Sidang pertama dakwaan terhadap Direktur PT Indo Paser Beton dan CV Ayas & AMP, Robi Okta Fahlevi di Pengadilan Negeri Klas 1A Khusus Palembang, Rabu (20/11), Jaksa Penuntut Umum (JPU) dari Komisi Pemberantasan Korupsi (KPK), Budi Nugraha mengatakan, bahwa terdakwa Robi menyanggupi permintaan awalcommitment fee sebesar 10 persen untuk Bupati Muaraenim non aktif, Ahmad Yani.

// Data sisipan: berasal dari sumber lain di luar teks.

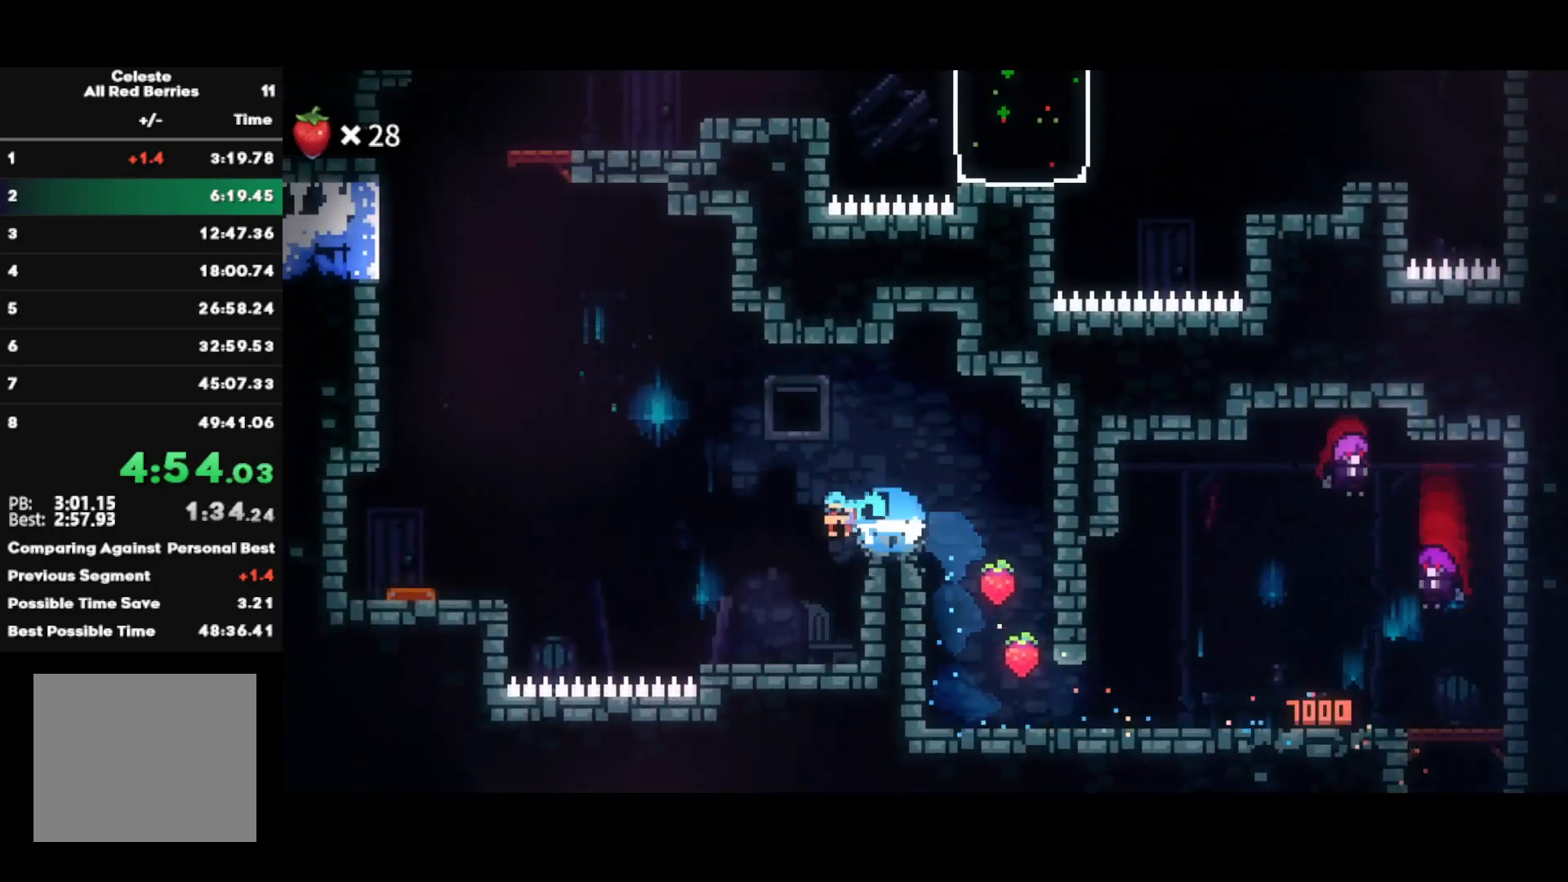
{"buttons": [], "left_stick": "left", "right_stick": "center", "events": [[33, "CROSS", "down"], [83, "CROSS", "up"]]}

"Sekitar bulan Desember 2018, terdakwa Robi bertemu dengan Ahmad Yani membicarakan minatnya menggarap proyek infrastruktur di wilayah Kabupaten Muara Enim," kata dia, saat membacakan dakwaan pada sidang pertama di Pengadilan Negeri Klas 1A Khusus Palembang, Rabu (20/11).